In practical terms, the sanctions mean that the government of Côte d'Ivoire can't receive US aid. It can't receive grants from for example the US Department of Defense to reform its military. Aid organizations -- Ivorian, American or international -- can receive grants for the work they're doing in Côte d'Ivoire, but with no government coordination NGOs working independently of each other don't work as effectively and sometimes at cross-purposes. The president of the United States can remove the sanctions once a democratically elected government has been installed. Alternatively, he can remove the sanctions if it is in the foreign policy interests of the United States.

"Sometime the sanctions prevent cooperation in areas of mutual interests, such as fighting terrorism by providing assistance to monitor and control financial flows, increasing border and air travel security and pursuing military cooperation," Ambassador Kokora says.

"The Ivorian and American governments must assume their responsibilities. The HIV problem can't be left for the NGOs to solve. These sanctions are just a matter of politics, not legislation. The sanctions should be lifted immediately. We had democratic elections," the ambassador continues.
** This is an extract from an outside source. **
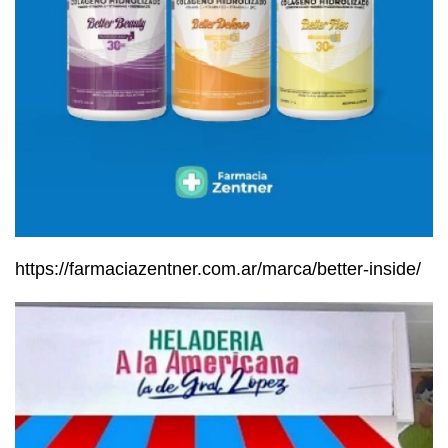
https://farmaciazentner.com.ar/marca/better-inside/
The wars in Liberia and Côte d'Ivoire are officially over and the economies of Western Africa are pulling together the pieces of what is left. Côte d'Ivoire finds itself competing with neighbors like Ghana on unequal terms. "We have trouble attracting investors. They don't know what we have to offer. If the sanctions were lifted, there would be less apprehension and fear," Ambassador Kokora says.

One might have different opinions about the constitutional basis on which the Ivorian Supreme Court based its decisions to disqualify some of the presidential candidates, but shouldn't the objective at hand be how to best help Côte d'Ivoire's one and a half million HIV-infected people? For the people living with HIV/AIDS in Côte d'Ivoire the answer is obvious.

Biography of Ambassador Pascal D. Kokora:

Ambassador Pascal D. Kokora is one of the five founding members of the political organization Front Populaire Ivorien (FPI), along with the president of Côte d'Ivoire, Laurent Gbagbo. He is also the founder of an Ivorian human rights advocacy group.

In 1988 Ambassador Kokora was fired from his position as associate professor of linguistics at the National University of Côte d'Ivoire by a presidential decree and three years later he came to Washington as FPIs representative. The following year, in 1992, a group of Ivorian opposition headed by Laurent Gbagbo, along with some human rights activists and leaders of teachers' unions, were arrested, convicted and sentenced to prison for having organized and participated in a demonstration against human rights abuses. Ambassador Kokora lobbied the US congress and got a letter of support for the political prisoners endorsed by six US senators and seven representatives. The letter in turn led to the prompt release of the prisoners.

Ambassador Kokora returned to his teaching career in 1993 as a professor at Georgetown University, where he stayed until 1999. Pascal Kokora was appointed Ambassador of Côte d'Ivoire in November of 2001.